Les directeurs financiers toujours moroses, malgré un léger mieux

Les directeurs financiers toujours moroses, malgré un léger mieux

Photo: Keystone

Le moral des directeurs financiers (CFO) reste maussade, malgré une légère amélioration. Une majorité des 111 responsables interrogés (41%) estime que les perspectives économiques de la Suisse sont mauvaises pour les douze prochains mois.

Cette évaluation négative est cependant en baisse par rapport aux trois mois précédents (60%), relève le cabinet de conseil Deloitte dans son sondage au deuxième trimestre, publié dimanche. Cette tendance se reflète dans les prévisions de récession des CFO: un sondé sur quatre estime que la Suisse fera face à un ralentissement de l'activité dans les deux prochaines années. Ils étaient encore plus d'un tiers à le penser lors du premier trimestre.

'Cette sensible amélioration ne compense que légèrement la perte vertigineuse de confiance que nous avons observée lors du premier trimestre 2015', souligne Michael Grampp, chef économiste auprès de Deloitte. 'Cette année va être difficile pour l'économie suisse, même s'il est probable qu'une récession sévère puisse être évitée'.

Baisse des marges

Quoique légèrement plus optimistes qu'au trimestre précédent, les perspectives pour les entreprises restent également négatives. Une majorité des CFO interrogés prévoit une baisse des revenus (53%) et des marges opérationnelles (73%) au cours de l'année à venir.

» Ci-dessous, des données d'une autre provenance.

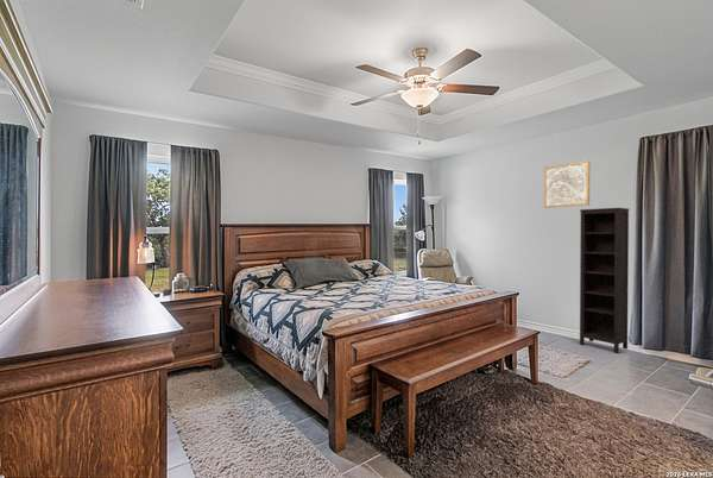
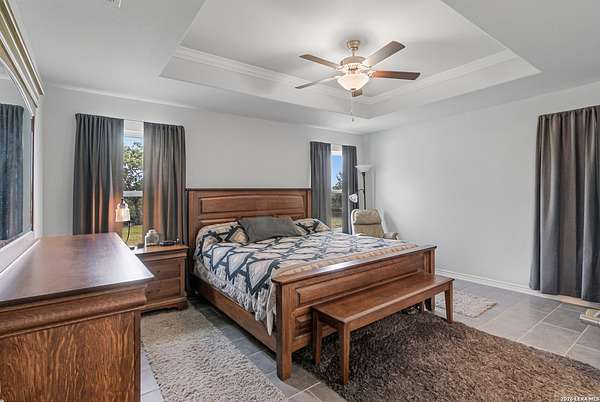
- wall art [543,159,591,209]
- bookcase [579,207,630,354]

Les sociétés helvétiques font encore face aux conséquences de l'abandon du taux plancher de l'euro et l'incertitude persiste, note Deloitte. Une grande majorité des directeurs financiers (75%) évalue le niveau d'incertitude de l'environnement économique et financier comme très élevé. Un résultat en légère baisse par rapport au premier trimestre (80%).

Vigueur du franc

La vigueur du franc suisse reste ainsi en tête des préoccupations (70%), suivie des risques géopolitiques (59%) et des réglementations croissantes pour les entreprises (52%). A l'exception de la détérioration des flux de trésorerie (47%), les risques internes ne sont pas perçus comme importants dans l'environnement actuel.

Par conséquent, les entreprises déboursent leur argent avec prudence, les CFO s'attendant à une réduction des dépenses discrétionnaires, d'investissement et de personnel. Plus de quatre entreprises sur cinq (82%) prévoient ainsi de réduire leurs frais de personnel dans un avenir proche.

'Dans ce contexte de vigueur soutenue du franc suisse, les mesures de protection de la compétitivité sont vitales', note encore M. Grampp. Selon ce dernier, cela peut se traduire par des baisses de coûts, comme une réduction du personnel ou une délocalisation, 'mais les entreprises peuvent également tirer parti de l'innovation'.

Selon l'étude de Deloitte, 56% des CFO prévoient d'augmenter leurs dépenses en matière d'innovation au cours des trois prochaines années. 'C'est un chiffre encourageant, mais il faudrait que davantage d'entreprises reconnaissent l'importance de l'innovation et investissent dans les nouvelles technologies pour préserver le haut niveau actuel de compétitivité des sociétés helvétiques et de l'économie suisse', conclut Michael Grampp.